An estimated 6,000 people marched with them. They aim to protect their lands, waters and traplines threatened by thousands of new mining bids since Premier Doug Ford's election.
Richelle Moonias, a high school student from Neskantaga First Nation, is a hunter who provides traditional food for elders. She tells North Star that despite travelling nearly 2000km to meet with Premier Ford, he did not show up to the scheduled meeting with the First Nation's Alliance. "We came here to tell him straight up in his face, no we won't sell our lands for money, because there's really no benefits for us, it's just for him."
Stanley Moonias, of Neskantaga First Nation explains "we stand together. We have common issues of our land, fishes, waters. I don't think government cares at all. It doesn't give a fuck. I've been listening to these negotiations since I was a little kid. We're still living in poverty. We don't get nothing from the mining. We're getting poorer, and who's richer? The government!"
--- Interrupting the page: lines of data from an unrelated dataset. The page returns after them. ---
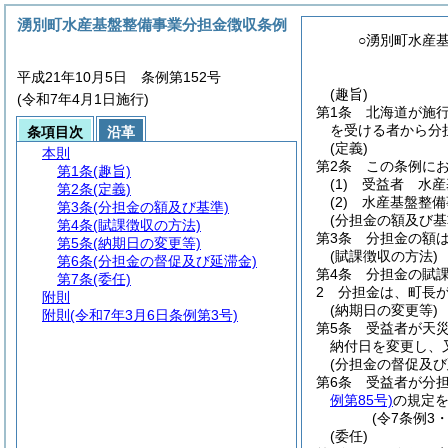
湧別町水産基盤整備事業分担金徴収条例
○湧別町水産
平成21年10月5日 条例第152号
(趣旨)
(令和7年4月1日施行)
第1条
北海道が施
を受ける者から分
条項目次
沿革
(定義)
本則
第2条
この条例に
第1条
(趣旨)
(1)
受益者 水産
第2条
(定義)
(2)
水産基盤整備
第3条
(分担金の額及び基準)
(分担金の額及び基
第4条
(賦課徴収の方法)
第3条
分担金の額は
第5条
(納期日の変更等)
(賦課徴収の方法)
第6条
(分担金の督促及び延滞金)
第4条
分担金の賦
第7条
(委任)
2
分担金は、町長
附則
(納期日の変更等)
附則
(令和7年3月6日条例第3号)
第5条
受益者が天
納付日を変更し、
(分担金の督促及び
第6条
受益者が分
例第85号)
の規定
(令7条例3
(委任)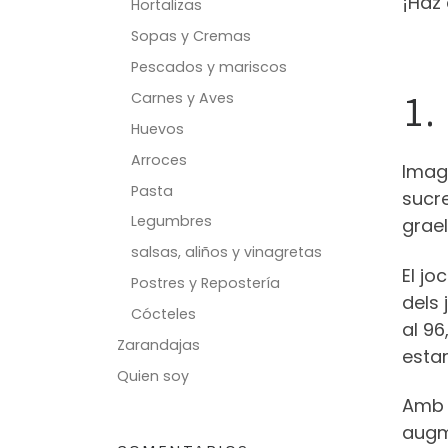
¡Haz 
Hortalizas
Sopas y Cremas
Pescados y mariscos
Carnes y Aves
1.
Huevos
Arroces
Imag
Pasta
sucr
Legumbres
grael
salsas, aliños y vinagretas
El jo
Postres y Repostería
dels 
Cócteles
al 96
Zarandajas
esta
Quien soy
Amb 
augm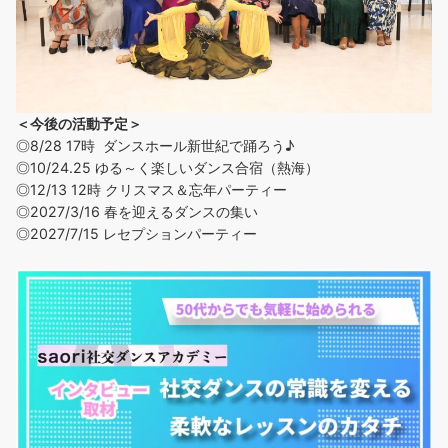
＜今後の活動予定＞
◎8/28 17時 ダンスホール新世紀で踊ろう♪
◎
10/24.25 ゆる～く楽しいダンス合宿（熱海）
◎12/13 12時 クリスマス＆忘年パーティー
◎2027/3/16 春を迎えるダンスの集い
◎2027/7/15 レセプションパーティー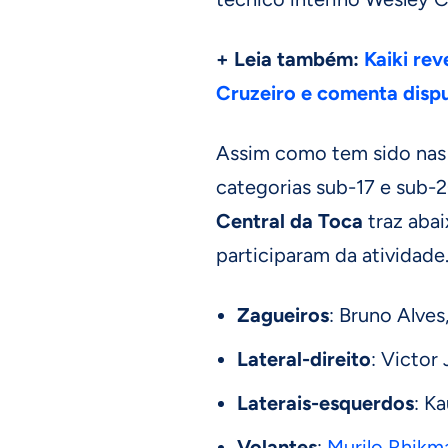
+ Leia também:
Kaiki rev
Cruzeiro e comenta disp
Assim como tem sido nas 
categorias sub-17 e sub-
Central da Toca
traz abai
participaram da atividade
Zagueiros
: Bruno Alves
Lateral-direito
: Victor
Laterais-esquerdos
: K
Volantes
:
Murilo Rhikm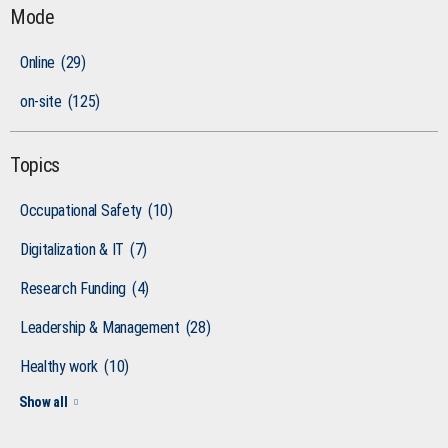
Mode
Online
(29)
on-site
(125)
Topics
Occupational Safety
(10)
Digitalization & IT
(7)
Research Funding
(4)
Leadership & Management
(28)
Healthy work
(10)
Show all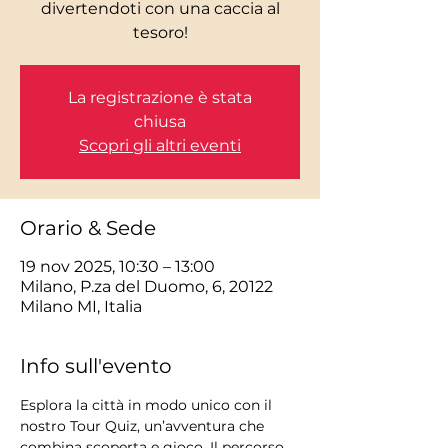
divertendoti con una caccia al
tesoro!
La registrazione è stata
chiusa
Scopri gli altri eventi
Orario & Sede
19 nov 2025, 10:30 – 13:00
Milano, P.za del Duomo, 6, 20122
Milano MI, Italia
Info sull'evento
Esplora la città in modo unico con il 
nostro Tour Quiz, un’avventura che 
combina scoperta e gioco. Il percorso 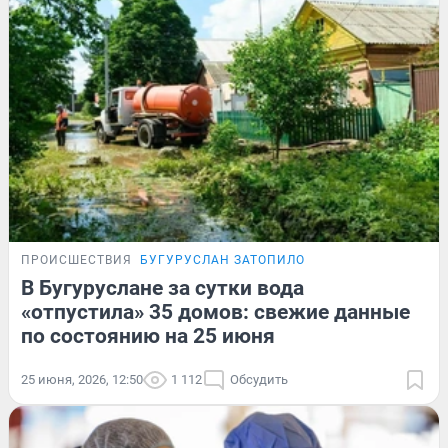
ПРОИСШЕСТВИЯ
БУГУРУСЛАН ЗАТОПИЛО
В Бугуруслане за сутки вода
«отпустила» 35 домов: свежие данные
по состоянию на 25 июня
25 июня, 2026, 12:50
1 112
Обсудить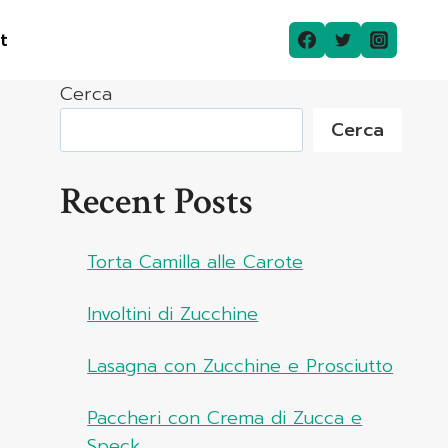
t
Cerca
Cerca
Recent Posts
Torta Camilla alle Carote
Involtini di Zucchine
Lasagna con Zucchine e Prosciutto
Paccheri con Crema di Zucca e
Speck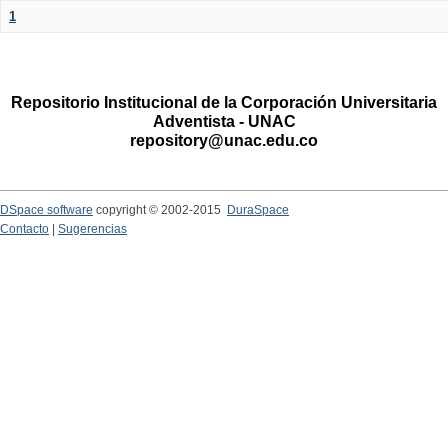
1
Repositorio Institucional de la Corporación Universitaria
Adventista - UNAC
repository@unac.edu.co
DSpace software
copyright © 2002-2015
DuraSpace
Contacto
|
Sugerencias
The alliance is demanding an end to the Free Entry mining system that permits companies to buy land without obtaining consent from the Indigenous people residing there. In 2018, Ford's government introduced a policy allowing mining claims to be filed online for a small fee, with no notification to the local First Nations. With over 24,000 Indigenous residents in the area, the Ring of Fire mining projects currently encompass 7,000 mining claims, spanning over 3,600 km².
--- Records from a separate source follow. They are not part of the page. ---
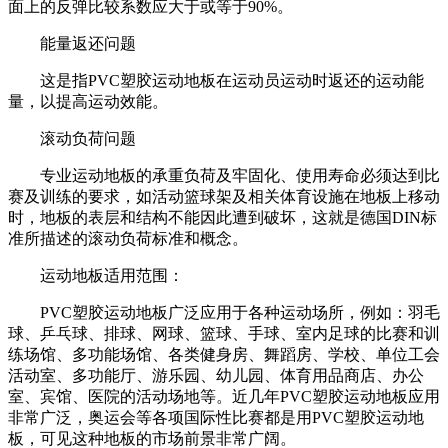
面上的反弹比较系数应大于或等于90%。
能量返还问题
这是指PVC塑胶运动地板在运动员运动时返还的运动能
量，以提高运动效能。
滚动负荷问题
专业运动地板的承重负荷及牢固化、使用寿命必须达到比
赛及训练的要求，如活动篮球架及相关体育设施在地板上移动
时，地板的表层和结构不能因此遭到破坏，这就是德国DIN标
准所描述的滚动负荷标准和概念。
运动地板适用范围：
PVC塑胶运动地板广泛应用于各种运动场所，例如：羽毛
球、乒乓球、排球、网球、篮球、手球、室内足球的比赛和训
练场馆、多功能场馆、各类健身房、舞蹈房、学校、单位工会
活动室、多功能厅、游乐园、幼儿园、体育用品商店、办公
室、宾馆、医院的活动场地等。近几年PVC塑胶运动地板应用
非常广泛，奥运会等各项国际性比赛都是用PVC塑胶运动地
板，可见这种地板的市场前景非常广阔。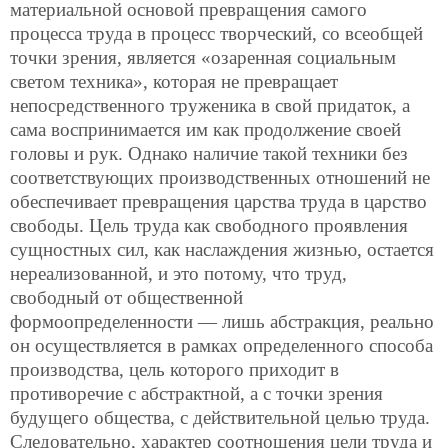
материальной основой превращения самого
процесса труда в процесс творческий, со всеобщей
точки зрения, является «озаренная социальным
светом техника», которая не превращает
непосредственного труженика в свой придаток, а
сама воспринимается им как продолжение своей
головы и рук.
Однако наличие такой техники без
соответствующих производственных отношений не
обеспечивает превращения царства труда в царство
свободы. Цель труда как свободного проявления
сущностных сил, как наслаждения жизнью, остается
нереализованной, и это потому, что труд,
свободный от общественной
формоопределенности — лишь абстракция, реально
он осуществляется в рамках определенного способа
производства, цель которого приходит в
противоречие с абстрактной, а с точки зрения
будущего общества, с действительной целью труда.
Следовательно, характер соотношения цели труда и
Stanley, a hunter, explains how his community depends on the land the miners purchased: "I live all year round with hunting. Its what we live off of, and the big open mining pits they want to put in, it would destroy all of that." Leighton Waswa, a young hunter from Neskantaga First Nation tells North Star his concerns "Our water is going to be polluted, we're worried there's going to be oil spills, the fish will get sick. The animals need the river too."
This area is the second largest wetland in the world. It is a massive carbon sink, storing 450 million tonnes of carbon that could otherwise increase CO2 levels in the atmosphere. According to Wildlands League researchers, exploiting just 4% of these wetlands would release enough carbon to offset the decrease in Canada's carbon emissions between 2005 and 2021.
The Grassy Narrows' struggle for self-determination dates back to the 1960s, when a paper mill polluted their water with mercury. This poisoning led to permanent health problems, a mental health crisis and youth suicide. Grassy Narrows is host to Canada's longest blockade in 200 years, started in 2002, and in 2018, 4,000 new mining projects are facing strong resistance on their territory.
"No means no and that is exactly what we're here to say." explains Kendra Moonias, a youth of Neskantaga First Nation. Stanley, for his part, tells North Star: "We have everything that we need back home. We want it to stay like that, with nothing destroyed—good land."